I don’t mention the genesis of the law to degrade it. This was well-intentioned, although stopping child prostitution by creating a safe haven for Central American youth (whose countries, by the way, our nation has played a huge hand in wrecking in the interests of anti-communism) has a “bailing out a lake using a thimble” sense to it. The problem with it was that, duly enacted law or not, the people of this country do NOT make fighting child prostitution a major priority — and least not if it costs us anything more than words — and we were nowhere near ready to pay the price for it.
Here’s an article from yesterday’s New York Times that you absolutely, without question, have to read if you want to express an informed opinion on what’s happening right now. (Someone please scotch tape it to Darrell Issa’s forehead; maybe he’ll notice it.) I’ll reproduce its first four paragraphs below, but you should read the whole thing. (Note: I’ve added an important fifth paragraph as well. Forgive me, NYT!)
It was one of the final pieces of legislation signed into law by President George W. Bush, a measure that passed without controversy, along with a pension bill and another one calling for national parks to be commemorated on quarters.
“This is a piece of legislation we’re very proud to sign,” a White House spokesman, Tony Fratto, told reporters on Dec. 23, 2008, as the president put his pen to theWilliam Wilberforce Trafficking Victims Protection Reauthorization Act of 2008, named for a 19th-century British abolitionist. “This program has been very effective around the world in trying to stop trafficking in persons.”

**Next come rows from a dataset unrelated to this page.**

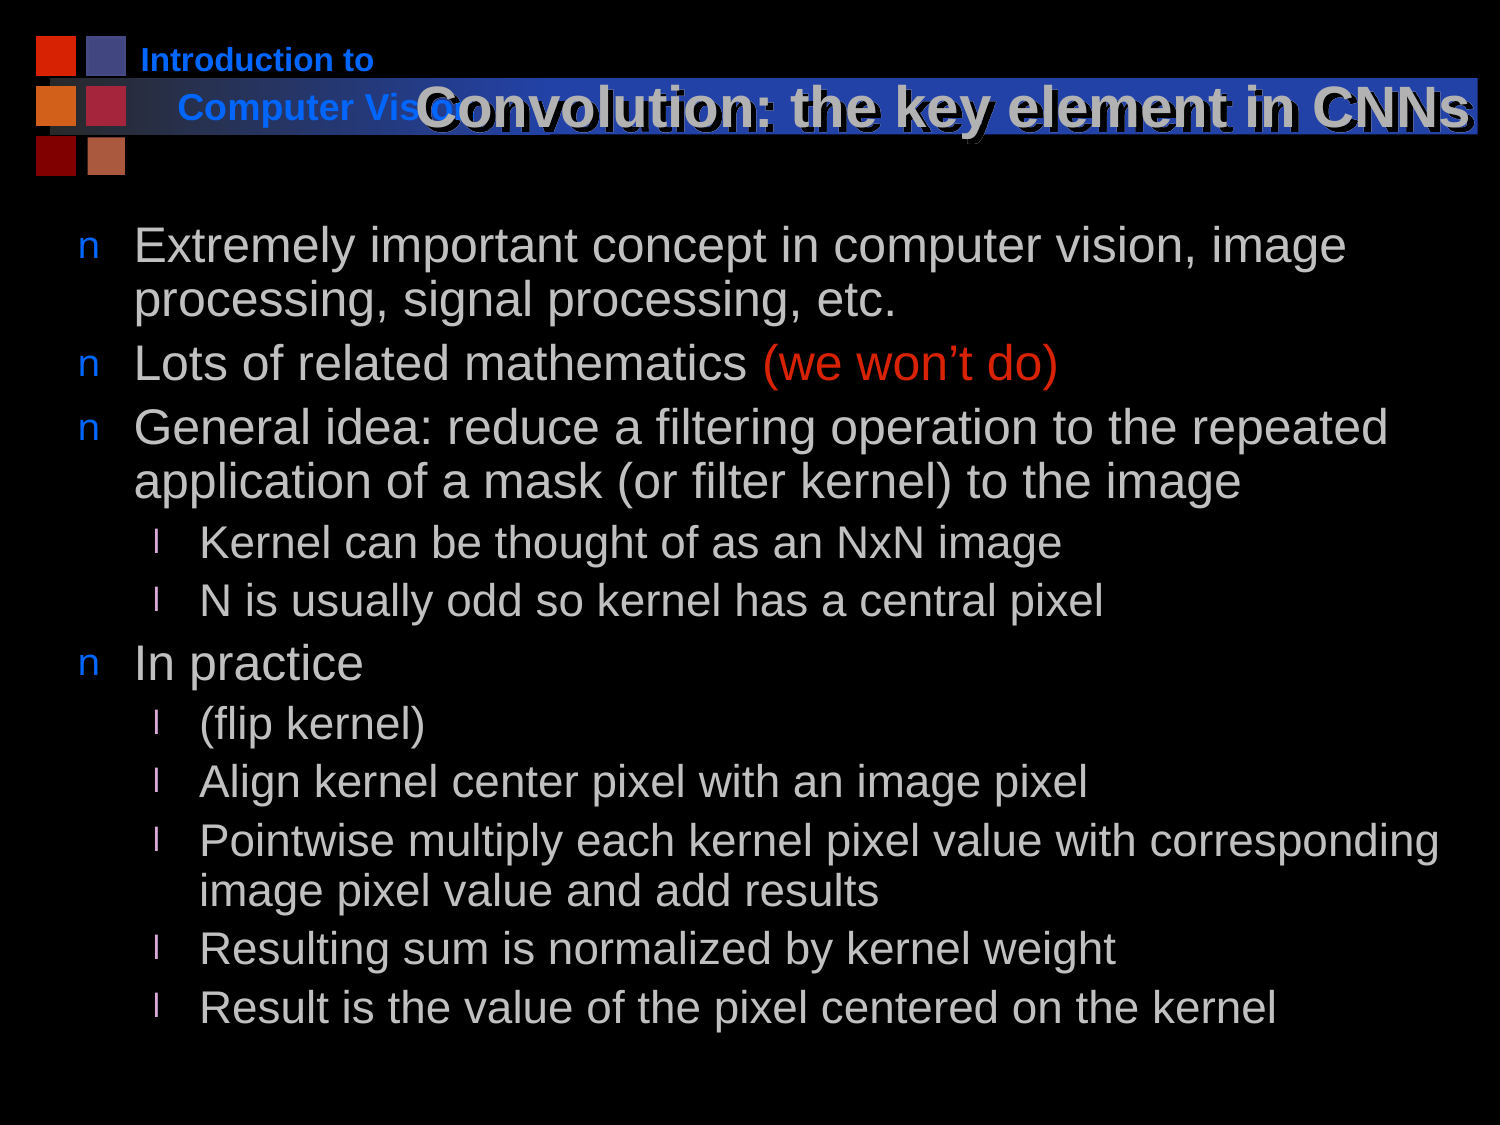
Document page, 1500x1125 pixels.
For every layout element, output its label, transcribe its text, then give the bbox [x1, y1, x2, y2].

title Convolution: the key element in CNNs [399, 46, 1488, 148]
list Extremely important concept in computer vision, image processing, signal processing, etc. Lots of related mathematics (we won’t do) General idea: reduce a filtering operation to the repeated application of a mask (or filter kernel) to the image Kernel can be thought of as an NxN image N is usually odd so kernel has a central pixel In practice (flip kernel) Align kernel center pixel with an image pixel Pointwise multiply each kernel pixel value with corresponding image pixel value and add results Resulting sum is normalized by kernel weight Result is the value of the pixel centered on the kernel [61, 211, 1500, 1076]
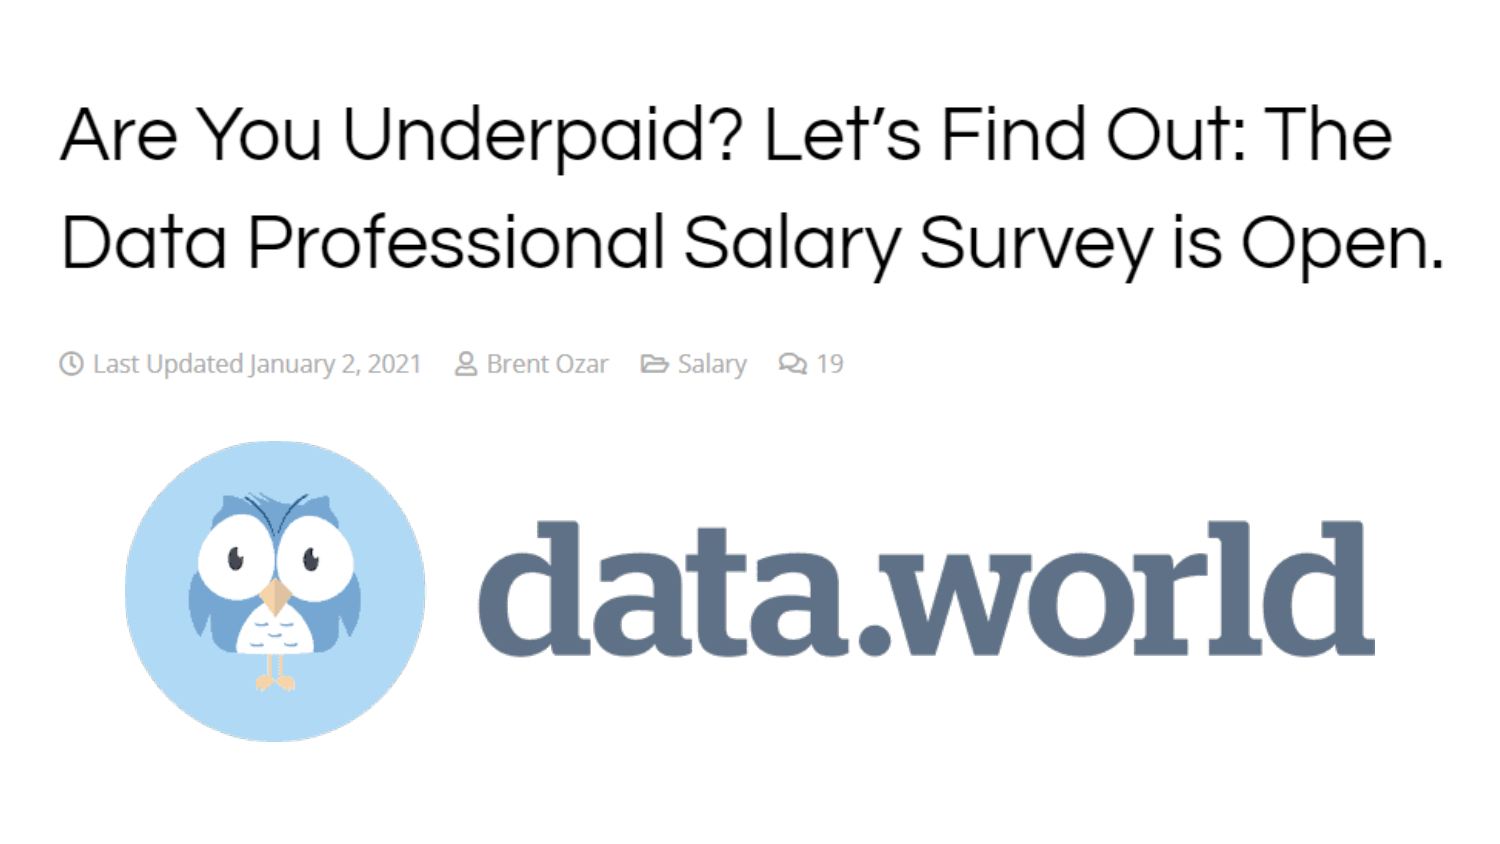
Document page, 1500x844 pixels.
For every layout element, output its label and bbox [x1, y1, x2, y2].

picture [24, 79, 1476, 407]
picture [124, 441, 1376, 743]
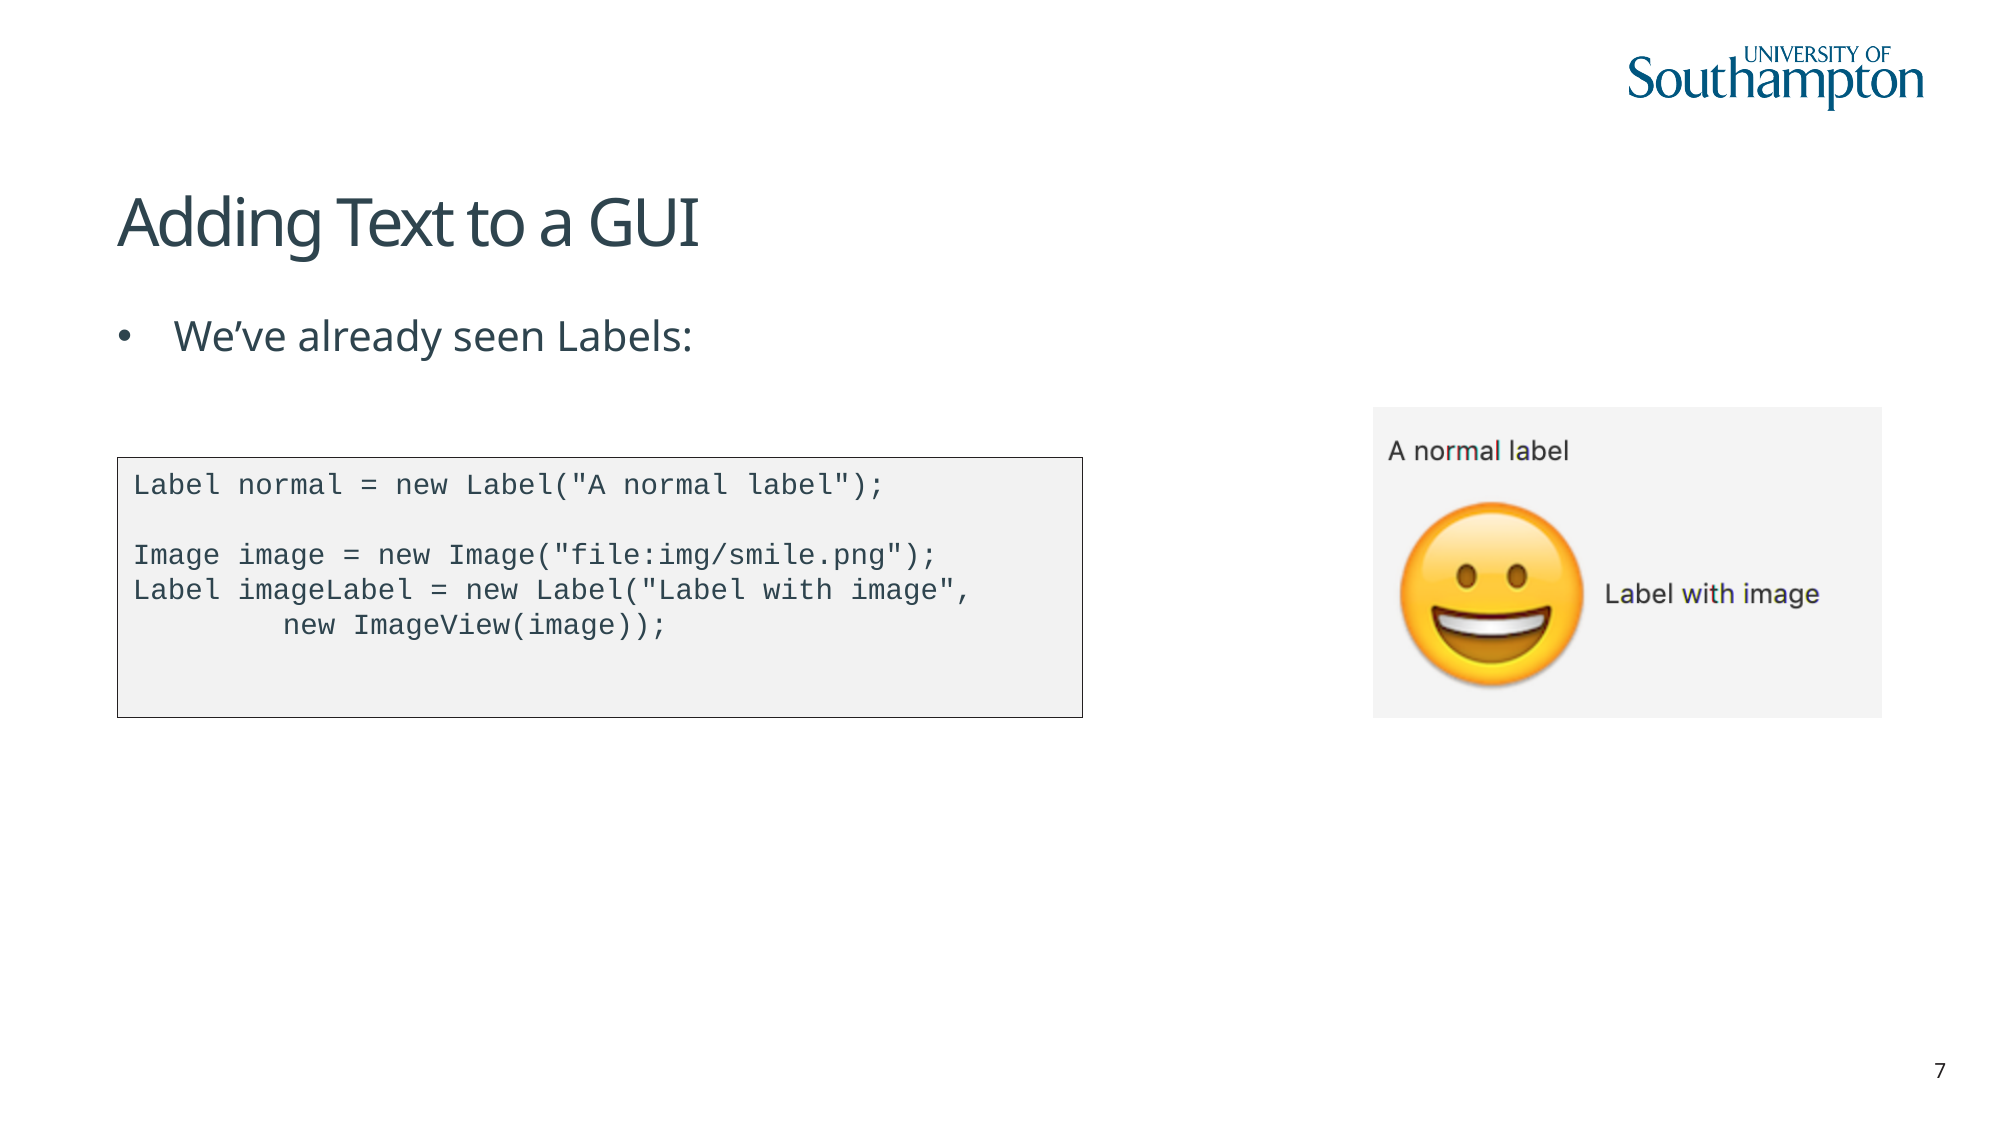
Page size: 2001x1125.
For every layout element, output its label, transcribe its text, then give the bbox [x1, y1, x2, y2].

picture [1629, 71, 1648, 95]
picture [1629, 46, 1924, 111]
picture [1869, 48, 1877, 60]
title Adding Text to a GUI [102, 113, 1882, 268]
list We’ve already seen Labels: [102, 302, 1882, 1024]
picture [1373, 406, 1883, 718]
text_box Label normal = new Label("A normal label"); Image image = new Image("file:img/smile.png"); Label imageLabel = new Label("Label with image", new ImageView(image)); [117, 457, 1083, 718]
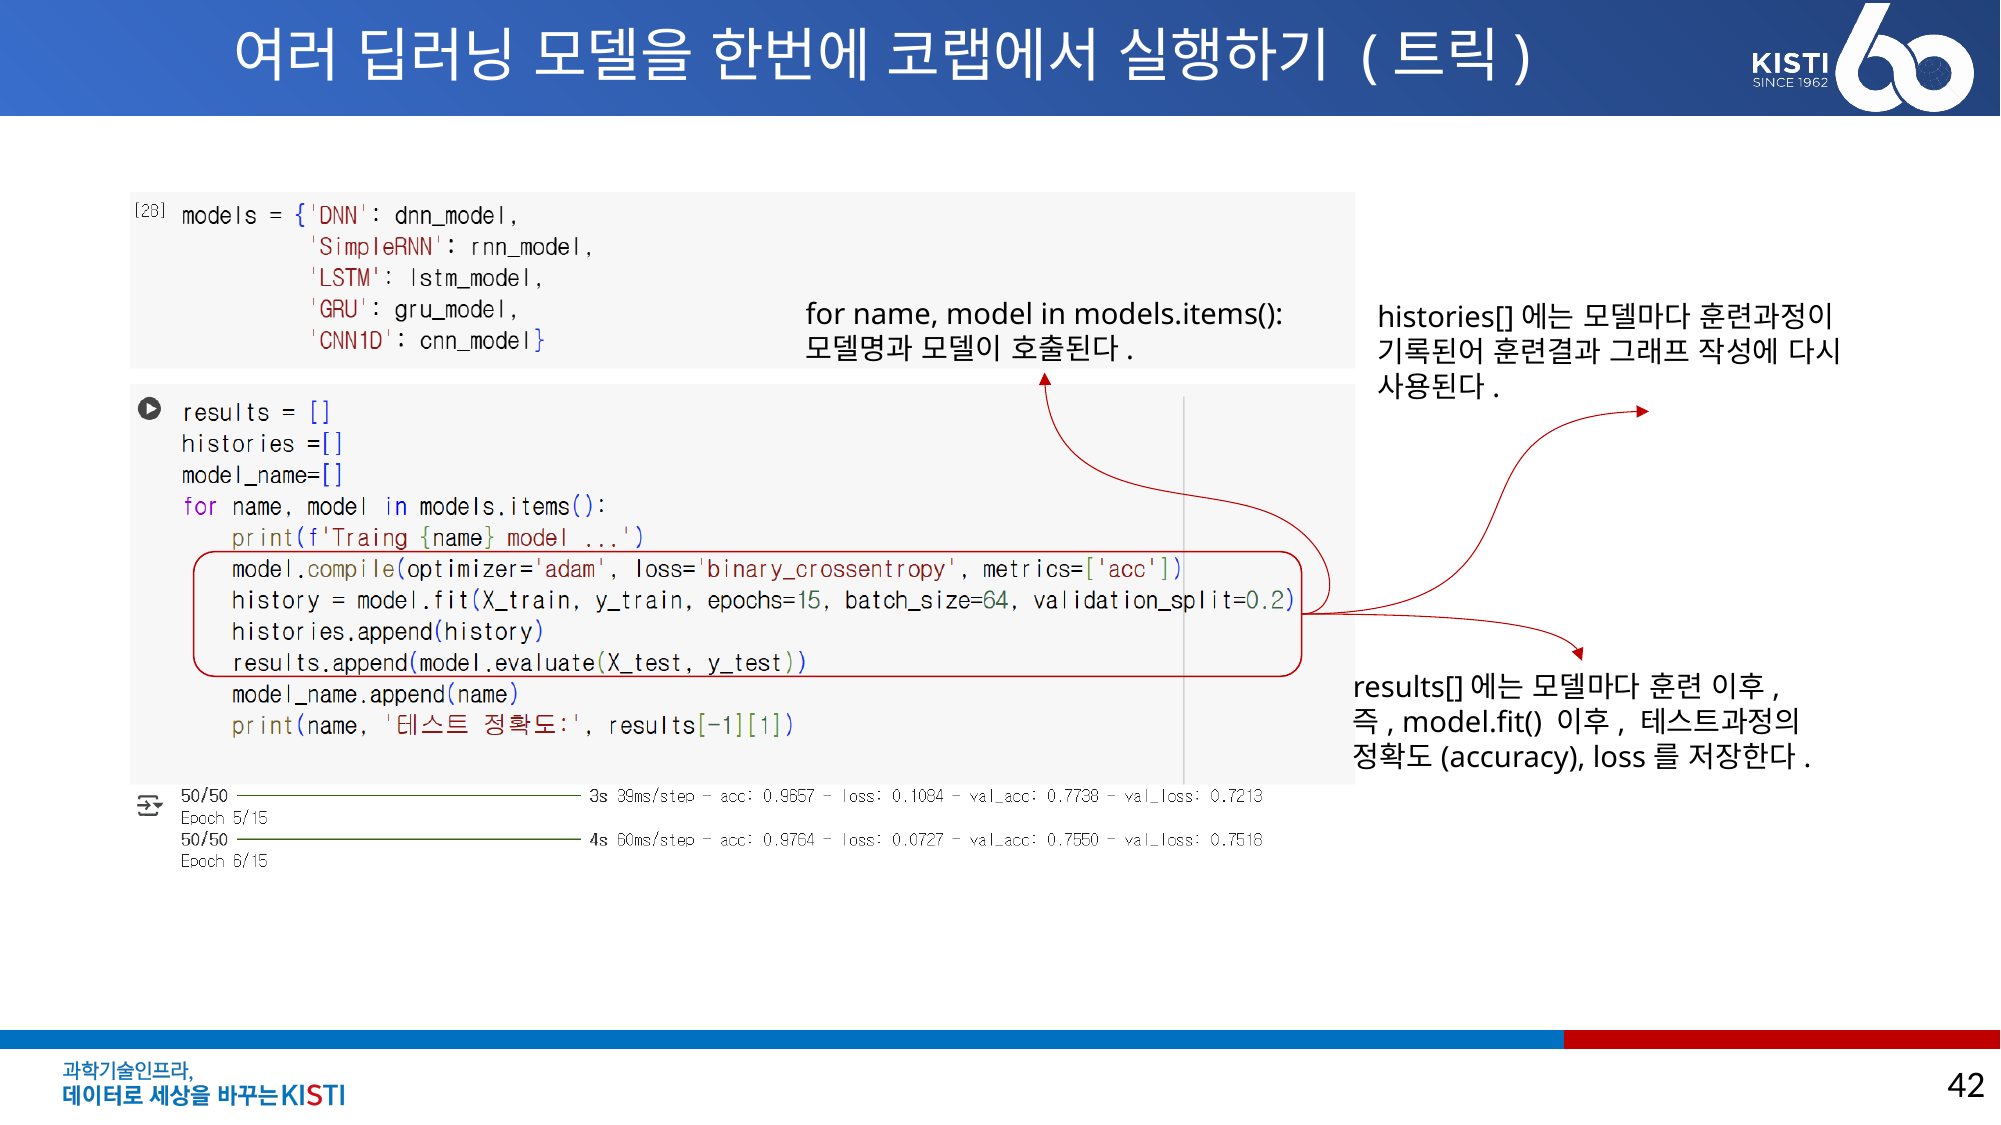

Now the legislation, enacted quietly during the transition to the Obama administration, is at the root of the potentially calamitous flow of unaccompanied minors to the nation’s southern border.
Originally pushed by a bipartisan coalition of lawmakers as well as by evangelical groups to combat sex trafficking, the bill gave substantial new protections to children entering the country alone who were not from Mexico or Canada by prohibiting them from being quickly sent back to their country of origin.
Instead, it required that they be given an opportunity to appear at an immigration hearing and consult with an advocate, and it recommended that they have access to counsel. It also required that they be turned over to the care of the Department of Health and Human Services, and the agency was directed to place the minor “in the least restrictive setting that is in the best interest of the child” and to explore reuniting those children with family members.
There’s more. There’s much, much more for you to read — but that’s the gist. If you don’t read it, if you don’t understand it, if you make up conspiracy theories that fail to recognize the Wilberforce Act’s existence, then you are being an ignorant idiot and should prepare to be treated accordingly.
By the way — when will religious groups stand up and defend the law that they got passed?